#### DATA SUPPLIED ####

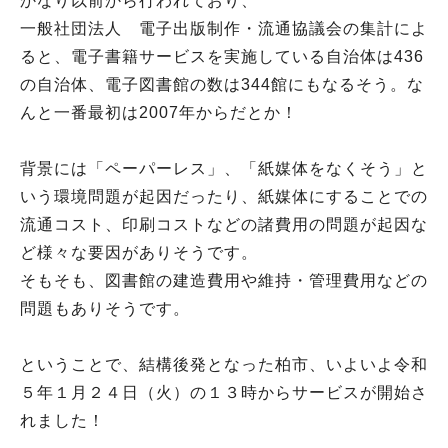
かなり以前から行われており、
一般社団法人 電子出版制作・流通協議会の集計によ
ると、電子書籍サービスを実施している自治体は436
の自治体、電子図書館の数は344館にもなるそう。な
んと一番最初は2007年からだとか！
背景には「ペーパーレス」、「紙媒体をなくそう」と
いう環境問題が起因だったり、紙媒体にすることでの
流通コスト、印刷コストなどの諸費用の問題が起因な
ど様々な要因がありそうです。
そもそも、図書館の建造費用や維持・管理費用などの
問題もありそうです。
ということで、結構後発となった柏市、いよいよ令和
５年１月２４日（火）の１３時からサービスが開始さ
れました！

####

WHAT THE EXERCISE ASKS: All of the entries above should be copied exactly, except for the pictures.

WRITTEN RESPONSE:
かなり以前から行われており、
一般社団法人 電子出版制作・流通協議会の集計によ
ると、電子書籍サービスを実施している自治体は436
の自治体、電子図書館の数は344館にもなるそう。な
んと一番最初は2007年からだとか！
背景には「ペーパーレス」、「紙媒体をなくそう」と
いう環境問題が起因だったり、紙媒体にすることでの
流通コスト、印刷コストなどの諸費用の問題が起因な
ど様々な要因がありそうです。
そもそも、図書館の建造費用や維持・管理費用などの
問題もありそうです。
ということで、結構後発となった柏市、いよいよ令和
５年１月２４日（火）の１３時からサービスが開始さ
れました！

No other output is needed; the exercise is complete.